## Ce qu'il faut
Répondez à ces questions sur le texte ci-dessous, qui parle de la série Sept.
(a) Combien d'albums compte la série Sept, et sur quelles années ?
(b) Dans un manga, à qui l'auteur principal fait-il appel ?
(c) Qui a repris la série Berserk après la mort de son auteur ?

## Texte présenté
* * * * * * * * *

La bande dessinée sept est une série de 21 bandes dessinée s’étalant de 2007 à 2017 soit deux tomes par an. Le seul point commun entre les différents albums, c’est le chiffre sept. Il s’agira de façon systématique de sept personnages. Les auteurs, les dessinateurs sont différents, il n’y a aucun lien entre les albums comme c’est le cas avec la geste des chevaliers dragons. Toutes les thématiques sont abordées et les époques sont abordées. Guerre de 39-45, science-fiction, heroic fantasy.

Sept, l’illustration des problèmes de la bande dessinée franco-belge

Comme je l’ai souvent répété, l’une des problématiques de la bande dessinée franco-belge pour lutter contre le phénomène manga est le rythme de production. Il faut dire que la réalisation d’un manga n’est pas la même que celle d’une bande dessinée franco-belge. En effet, dans un manga, l’auteur principal fait appel à des assistants. Ces derniers vont réaliser, par exemple, les décors, les visages. Dès lors, le rythme de production devient plus rapide.

On comprend les avantages de la méthode pour le rythme de production, avantages parfois insoupçonnés. En effet, la série Berserk après la mort de son auteur est reprise par ses anciens assistants. Tout n’est pas rose pourtant les salaires sont dérisoires pour les assistants qui vivent dans l’ombre du mangaka.

Berserk le manga de Kentarō Miura.

Pour une bande dessinée franco-belge, il s’agit d’un dessinateur unique. La richesse du dessin n’est pas la même, le manga est plus simple dans les traits, la plupart du temps. Le travail du dessinateur est plus long, plus difficile. Dans un monde dans lequel la quantité prend la place de la qualité, l’argument qualitatif n’est pas suffisant.

Attention, il ne s’agit pas de dénigrer le manga. Si la jeune génération est séduite par ce type de format, c’est aussi pour ses histoires, ses sentiments, qu’elle ne trouve pas dans la bande dessinée franco-belge. Il s’agit juste ici de montrer que la bande dessinée franco-belge ne peut pas s’aligner. Avec cette astuce qui consiste à faire des albums indépendants dans une même collection, on augmente le rythme de production.

* * * * * * * * *

## Données étudiées

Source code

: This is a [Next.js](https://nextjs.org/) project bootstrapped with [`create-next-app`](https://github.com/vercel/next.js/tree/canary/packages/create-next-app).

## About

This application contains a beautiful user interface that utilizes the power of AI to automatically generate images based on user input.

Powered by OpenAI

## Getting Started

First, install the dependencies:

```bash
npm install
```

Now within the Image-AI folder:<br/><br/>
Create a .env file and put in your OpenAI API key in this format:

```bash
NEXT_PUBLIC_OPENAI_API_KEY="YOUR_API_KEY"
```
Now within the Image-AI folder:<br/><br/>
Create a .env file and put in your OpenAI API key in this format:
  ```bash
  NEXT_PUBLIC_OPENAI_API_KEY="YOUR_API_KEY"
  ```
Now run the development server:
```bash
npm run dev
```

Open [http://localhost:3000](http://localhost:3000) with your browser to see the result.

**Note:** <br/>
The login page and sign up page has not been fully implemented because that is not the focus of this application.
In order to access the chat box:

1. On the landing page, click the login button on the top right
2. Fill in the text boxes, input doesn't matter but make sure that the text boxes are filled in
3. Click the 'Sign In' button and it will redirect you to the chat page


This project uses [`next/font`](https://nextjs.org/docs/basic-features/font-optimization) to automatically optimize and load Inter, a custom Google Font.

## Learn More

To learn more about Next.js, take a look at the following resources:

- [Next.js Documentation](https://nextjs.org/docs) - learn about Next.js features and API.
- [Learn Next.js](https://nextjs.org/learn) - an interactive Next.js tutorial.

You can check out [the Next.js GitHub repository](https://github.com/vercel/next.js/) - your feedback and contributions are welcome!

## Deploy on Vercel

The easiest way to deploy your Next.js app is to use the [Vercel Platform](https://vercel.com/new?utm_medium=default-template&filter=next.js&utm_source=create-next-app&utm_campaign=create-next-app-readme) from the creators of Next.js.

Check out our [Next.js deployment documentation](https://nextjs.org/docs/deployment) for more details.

* * * * * * * * *

## Réponse
(a) 21 albums, de 2007 à 2017.
(b) À des assistants, qui font par exemple les décors et les visages.
(c) Ses anciens assistants.